[tex]\vec f(x,y,z)=x^4\,\vec\imath-x^3z^2\,\vec\jmath+4xy^2z\,\vec k\implies\nabla\cdot f=4x^3+4xy^2=4x(x^2+y^2)[/tex]
By the divergence theorem,
[tex]\displaystyle\iint_S\vec f\cdot\mathrm d\vec S=4\iiint_Rx(x^2+y^2)\,\mathrm dV[/tex]
where [tex]R[/tex] is the region with boundary [tex]S[/tex]. Convert to cylindrical coordinates, taking
[tex]x=u\cos v[/tex]
[tex]y=u\sin v[/tex]
[tex]z=z[/tex]
so that
[tex]\mathrm dV=u\,\mathrm du\,\mathrm dv\,\mathrm dz[/tex]
Then the integral is
[tex]\displaystyle4\iiint_Rx(x^2+y^2)\,\mathrm dV=4\int_0^{2\pi}\int_0^3\int_0^{u\cos v+3}u\cos v((u\cos v)^2+(u\sin v)^2)u\,\mathrm dz\,\mathrm du\,\mathrm dv[/tex]
[tex]\displaystyle=4\int_0^{2\pi}\int_0^3\int_0^{u\cos v+3}u^4\cos v\,\mathrm dz\,\mathrm du\,\mathrm dv[/tex]
[tex]=486\pi[/tex]

ACTIVITY A:
In the divergence theorem solution, to which coordinate system is the triple integral converted?

RECORDS SUPPLIED:
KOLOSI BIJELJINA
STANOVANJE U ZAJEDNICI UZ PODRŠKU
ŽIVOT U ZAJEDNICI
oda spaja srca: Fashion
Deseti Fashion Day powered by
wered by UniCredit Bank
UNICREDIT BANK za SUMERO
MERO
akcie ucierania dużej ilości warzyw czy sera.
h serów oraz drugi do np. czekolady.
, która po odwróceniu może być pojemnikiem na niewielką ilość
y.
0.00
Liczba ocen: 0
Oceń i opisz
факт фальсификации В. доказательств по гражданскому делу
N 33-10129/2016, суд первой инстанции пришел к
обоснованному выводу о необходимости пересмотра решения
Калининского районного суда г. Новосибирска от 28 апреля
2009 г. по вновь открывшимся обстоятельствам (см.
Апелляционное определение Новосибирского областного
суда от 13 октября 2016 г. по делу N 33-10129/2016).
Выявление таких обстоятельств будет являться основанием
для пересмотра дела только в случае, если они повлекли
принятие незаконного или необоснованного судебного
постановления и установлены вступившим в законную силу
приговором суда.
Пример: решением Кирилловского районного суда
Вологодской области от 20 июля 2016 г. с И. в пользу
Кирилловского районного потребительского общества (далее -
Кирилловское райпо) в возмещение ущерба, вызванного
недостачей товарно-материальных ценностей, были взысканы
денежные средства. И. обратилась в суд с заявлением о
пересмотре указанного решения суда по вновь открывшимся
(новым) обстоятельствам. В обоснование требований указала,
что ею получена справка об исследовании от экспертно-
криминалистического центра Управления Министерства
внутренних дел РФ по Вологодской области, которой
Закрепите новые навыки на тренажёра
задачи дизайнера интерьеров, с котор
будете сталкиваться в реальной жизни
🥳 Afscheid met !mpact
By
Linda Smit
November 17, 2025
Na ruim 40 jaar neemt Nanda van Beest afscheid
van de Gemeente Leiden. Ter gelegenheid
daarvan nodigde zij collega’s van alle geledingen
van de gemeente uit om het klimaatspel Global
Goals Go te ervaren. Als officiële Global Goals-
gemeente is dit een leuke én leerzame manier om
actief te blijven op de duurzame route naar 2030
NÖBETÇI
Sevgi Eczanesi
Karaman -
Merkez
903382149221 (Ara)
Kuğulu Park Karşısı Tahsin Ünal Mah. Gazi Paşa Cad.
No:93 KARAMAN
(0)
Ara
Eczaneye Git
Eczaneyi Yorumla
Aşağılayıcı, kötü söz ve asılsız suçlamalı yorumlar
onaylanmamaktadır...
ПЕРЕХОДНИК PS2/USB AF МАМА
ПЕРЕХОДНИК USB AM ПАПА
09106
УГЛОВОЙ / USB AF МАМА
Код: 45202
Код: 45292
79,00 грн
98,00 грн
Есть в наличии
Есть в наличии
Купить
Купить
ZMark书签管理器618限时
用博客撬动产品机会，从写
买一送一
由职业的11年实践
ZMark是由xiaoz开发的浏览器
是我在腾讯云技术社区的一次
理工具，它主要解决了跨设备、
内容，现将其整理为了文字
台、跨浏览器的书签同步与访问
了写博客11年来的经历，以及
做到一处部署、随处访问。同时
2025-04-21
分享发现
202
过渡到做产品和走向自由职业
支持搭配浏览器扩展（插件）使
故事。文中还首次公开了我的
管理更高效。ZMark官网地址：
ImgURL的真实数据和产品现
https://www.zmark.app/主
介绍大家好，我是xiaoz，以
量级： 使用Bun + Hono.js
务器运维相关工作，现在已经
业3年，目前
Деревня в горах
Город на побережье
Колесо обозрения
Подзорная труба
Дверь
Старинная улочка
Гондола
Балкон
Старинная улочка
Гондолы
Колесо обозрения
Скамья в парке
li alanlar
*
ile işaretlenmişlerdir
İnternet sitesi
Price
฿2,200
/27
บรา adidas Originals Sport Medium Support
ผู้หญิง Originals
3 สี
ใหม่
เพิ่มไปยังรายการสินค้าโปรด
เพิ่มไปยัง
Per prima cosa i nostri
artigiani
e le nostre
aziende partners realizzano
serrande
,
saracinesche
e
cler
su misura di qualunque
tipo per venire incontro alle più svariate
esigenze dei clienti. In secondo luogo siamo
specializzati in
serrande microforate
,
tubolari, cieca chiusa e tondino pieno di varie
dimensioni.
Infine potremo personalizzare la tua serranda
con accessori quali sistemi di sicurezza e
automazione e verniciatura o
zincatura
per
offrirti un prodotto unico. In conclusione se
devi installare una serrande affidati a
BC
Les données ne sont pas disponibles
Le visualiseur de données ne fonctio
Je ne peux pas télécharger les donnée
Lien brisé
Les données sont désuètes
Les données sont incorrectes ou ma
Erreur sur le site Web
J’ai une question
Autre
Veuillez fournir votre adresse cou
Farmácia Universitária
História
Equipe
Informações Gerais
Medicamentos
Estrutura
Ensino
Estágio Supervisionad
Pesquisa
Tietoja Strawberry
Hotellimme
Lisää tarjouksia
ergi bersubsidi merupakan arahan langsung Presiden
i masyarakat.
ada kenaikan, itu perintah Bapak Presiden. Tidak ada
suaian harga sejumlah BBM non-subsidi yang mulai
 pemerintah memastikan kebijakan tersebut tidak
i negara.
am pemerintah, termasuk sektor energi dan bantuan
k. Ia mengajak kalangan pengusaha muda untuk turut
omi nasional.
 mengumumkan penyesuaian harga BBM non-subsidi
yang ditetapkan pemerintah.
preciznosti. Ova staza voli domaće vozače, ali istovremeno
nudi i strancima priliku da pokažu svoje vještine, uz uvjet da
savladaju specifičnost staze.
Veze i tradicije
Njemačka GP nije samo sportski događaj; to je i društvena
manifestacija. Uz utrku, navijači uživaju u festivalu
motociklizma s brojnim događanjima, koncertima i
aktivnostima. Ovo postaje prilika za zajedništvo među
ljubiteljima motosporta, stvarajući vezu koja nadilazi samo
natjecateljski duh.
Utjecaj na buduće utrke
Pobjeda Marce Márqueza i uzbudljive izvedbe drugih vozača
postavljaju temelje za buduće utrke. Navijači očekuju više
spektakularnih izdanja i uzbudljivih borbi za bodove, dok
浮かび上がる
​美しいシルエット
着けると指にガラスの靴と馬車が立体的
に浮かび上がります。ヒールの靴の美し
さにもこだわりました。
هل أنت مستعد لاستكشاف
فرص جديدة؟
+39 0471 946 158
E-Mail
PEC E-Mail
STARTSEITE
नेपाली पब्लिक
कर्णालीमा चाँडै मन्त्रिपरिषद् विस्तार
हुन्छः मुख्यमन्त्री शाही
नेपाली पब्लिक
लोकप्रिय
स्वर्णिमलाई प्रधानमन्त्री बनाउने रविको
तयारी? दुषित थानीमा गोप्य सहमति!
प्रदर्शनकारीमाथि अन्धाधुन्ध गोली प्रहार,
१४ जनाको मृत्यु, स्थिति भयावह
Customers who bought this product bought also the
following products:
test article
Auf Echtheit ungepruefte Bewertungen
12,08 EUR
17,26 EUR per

ACTIVITY B:
Lay out the lines of the entries as a numbered list, from the first line of the entries through the line that contains "Aşağılayıcı, kötü söz", leaving out any blank lines.

TASK RESPONSE A:
Cylindrical coordinates.

TASK RESPONSE B:
1. KOLOSI BIJELJINA
2. STANOVANJE U ZAJEDNICI UZ PODRŠKU
3. ŽIVOT U ZAJEDNICI
4. oda spaja srca: Fashion
5. Deseti Fashion Day powered by
6. wered by UniCredit Bank
7. UNICREDIT BANK za SUMERO
8. MERO
9. akcie ucierania dużej ilości warzyw czy sera.
10. h serów oraz drugi do np. czekolady.
11. , która po odwróceniu może być pojemnikiem na niewielką ilość
12. y.
13. 0.00
14. Liczba ocen: 0
15. Oceń i opisz
16. факт фальсификации В. доказательств по гражданскому делу
17. N 33-10129/2016, суд первой инстанции пришел к
18. обоснованному выводу о необходимости пересмотра решения
19. Калининского районного суда г. Новосибирска от 28 апреля
20. 2009 г. по вновь открывшимся обстоятельствам (см.
21. Апелляционное определение Новосибирского областного
22. суда от 13 октября 2016 г. по делу N 33-10129/2016).
23. Выявление таких обстоятельств будет являться основанием
24. для пересмотра дела только в случае, если они повлекли
25. принятие незаконного или необоснованного судебного
26. постановления и установлены вступившим в законную силу
27. приговором суда.
28. Пример: решением Кирилловского районного суда
29. Вологодской области от 20 июля 2016 г. с И. в пользу
30. Кирилловского районного потребительского общества (далее -
31. Кирилловское райпо) в возмещение ущерба, вызванного
32. недостачей товарно-материальных ценностей, были взысканы
33. денежные средства. И. обратилась в суд с заявлением о
34. пересмотре указанного решения суда по вновь открывшимся
35. (новым) обстоятельствам. В обоснование требований указала,
36. что ею получена справка об исследовании от экспертно-
37. криминалистического центра Управления Министерства
38. внутренних дел РФ по Вологодской области, которой
39. Закрепите новые навыки на тренажёра
40. задачи дизайнера интерьеров, с котор
41. будете сталкиваться в реальной жизни
42. 🥳 Afscheid met !mpact
43. By
44. Linda Smit
45. November 17, 2025
46. Na ruim 40 jaar neemt Nanda van Beest afscheid
47. van de Gemeente Leiden. Ter gelegenheid
48. daarvan nodigde zij collega’s van alle geledingen
49. van de gemeente uit om het klimaatspel Global
50. Goals Go te ervaren. Als officiële Global Goals-
51. gemeente is dit een leuke én leerzame manier om
52. actief te blijven op de duurzame route naar 2030
53. NÖBETÇI
54. Sevgi Eczanesi
55. Karaman -
56. Merkez
57. 903382149221 (Ara)
58. Kuğulu Park Karşısı Tahsin Ünal Mah. Gazi Paşa Cad.
59. No:93 KARAMAN
60. (0)
61. Ara
62. Eczaneye Git
63. Eczaneyi Yorumla
64. Aşağılayıcı, kötü söz ve asılsız suçlamalı yorumlar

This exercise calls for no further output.